■ ТЕКСТ ДЛЯ УПРАЖНЕНИЯ:
-=-=-

Вот что мог ответить Парнель на вопрос, чем ему обязана Ирландия. Но, повторяем, вряд ли можно определенно уяснить себе, почему он так сразу стал первым человеком в Ирландии, почему народ верил ему почти так же, как св. Патрику, почему не только молодежь, но и пожилые люди приходили в неистовое возбуждение от восторга, когда он произносил всегда ровным и спокойным голосом свои речи на митингах и собраниях. Причины той власти, какую он с самого начала получил над миллионами людей, кроются в значительной мере в условиях массовой психологии, которая еще слишком темна и неизвестна. Мы можем со слов лиц, перед которыми прошла жизнь Парнеля, констатировать самый факт, и только.
Имея за собой поддержку всей страны, он никогда не соблазнялся заискиванием английских партий и, как уже было замечено, в 1885 г. также не думал пойти им навстречу, скрадывая наиболее неприятные термины своего политического символа. Реформа 1884 г. еще усиливала его могущество и уверенность в себе. Нельзя оспаривать тех государствоведов, которые говорят [152], что эта реформа сделала палату общин «народной палатой», а в народной палате народный любимец мог ожидать увидеть себя сильным человеком. И Парнель высказывался самым положительным образом в пользу полной независимости Ирландии от Англии, независимости, идущей дальше самоуправления. «Никто не имеет права, — повторял он, — сказать своей стране: вот до каких пор ты должна идти, а дальше не смей! Я никогда не пытался ставить грань (to fix the plus ultra) успехам ирландской национальности и никогда не буду пытаться это делать». Добровольного сужения идеалов он боялся больше всего. 24 августа в Дублине Парнелю дали банкет, и он произнес на нем большую речь, в которой благодарил свою партию за все, что она сделала в последние 5 лет, и обращал внимание присутствующих на то, что коренная задача ждет своего разрешения. Ирландия еще не имеет особого парламента. «Я убежден, — сказал он, — что единственная наша великая работа в новой палате заключается в восстановлении нашего собственного национального парламента [153]. Но когда мы получим его, каковы будут его задачи? Мы требуем себе особого парламента, чтобы уничтожить несправедливые изгнания фермеров с земли, угнетение со стороны лендлордов и чтобы сделать каждого фермера собственником его участка. Вот зачем нам нужен парламент прежде всего. Мы требуем его еще и затем, чтобы поднять промышленность в нашей стране и чтобы не только земледельцы, но и ремесленники, и городские рабочие имели возможность жить и дышать. Итак, нам предстоит много дела и в английской палате общин — временно, и в будущей ирландской палате — постоянно. Я надеюсь, что у нас будет только одна палата, а палаты лордов не будет!» [154]
За этой речью следовали другие, в которых Парнель настаивал на необходимости закрыть Ирландию для ввоза английских продуктов; это он считал одним из важнейших дел, предстоящих будущему ирландскому парламенту. Этот тон вывел из себя английскую прессу, еще очень недавно старавшуюся ласково относиться к парнелизму, чтобы привлечь его благосклонное внимание, «Daily News» с горечью вопрошала, намерены ли и впредь консерваторы и либералы сносить «тиранию» Парнеля? [155] «Manchester Guardian» надеялся, что нет в Англии партии, которая не заклеймит дерзость ирландского лидера. «Standart» считал себя вынужденным заявить, что просто позор (a shame) для либералов и ториев ссориться на потеху и пользу опасного врага.

-=-=-

■ ИСХОДНЫЕ МАТЕРИАЛЫ:

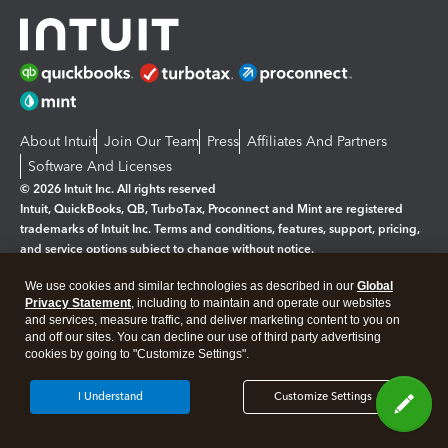
About Intuit
Join Our Team
Press
Affiliates And Partners
Software And Licenses
© 2026 Intuit Inc. All rights reserved
Intuit, QuickBooks, QB, TurboTax, Proconnect and Mint are registered
trademarks of Intuit Inc. Terms and conditions, features, support, pricing,
and service options subject to change without notice.
We use cookies and similar technologies as described in our
Global
By accessing and using this page you agree to the
Terms and Conditions.
Privacy Statement
, including to maintain and operate our websites
and services, measure traffic, and deliver marketing content to you on
Manage cookies
About cookies
|
and off our sites. You can decline our use of third party advertising
cookies by going to "Customize Settings".
Legal
Privacy
Security
I Understand
Customize Settings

-=-=-

■ ЗАДАНИЕ A:
Назовите все английские газеты, упомянутые в тексте о Парнеле.
■ ЗАДАНИЕ B:
Напишите, что следует дальше в тексте о Парнеле, начав сразу после его последнего предложения.

■ ОТВЕТ A:
«Daily News», «Manchester Guardian», «Standart».

■ ОТВЕТ B:
Но Парнель, невзирая на эти речи, нашел в себе решимость повторить свои слова 5 октября в Уиклоу. Здесь он к раньше высказанным мыслям прибавил очень любопытное пояснение: он сказал, что ни за что не помирится на какой-нибудь пустой уступке, если, например, Ирландии дадут парламент с ограниченными правами; ирландская палата должна иметь безусловную власть в делах острова. Она должна получить, между прочим, право облагать чужие (т. е. и английские) продукты какими угодно высокими пошлинами. Другими словами, он требовал полнейшего политического и экономического отделения Ирландии от Англии.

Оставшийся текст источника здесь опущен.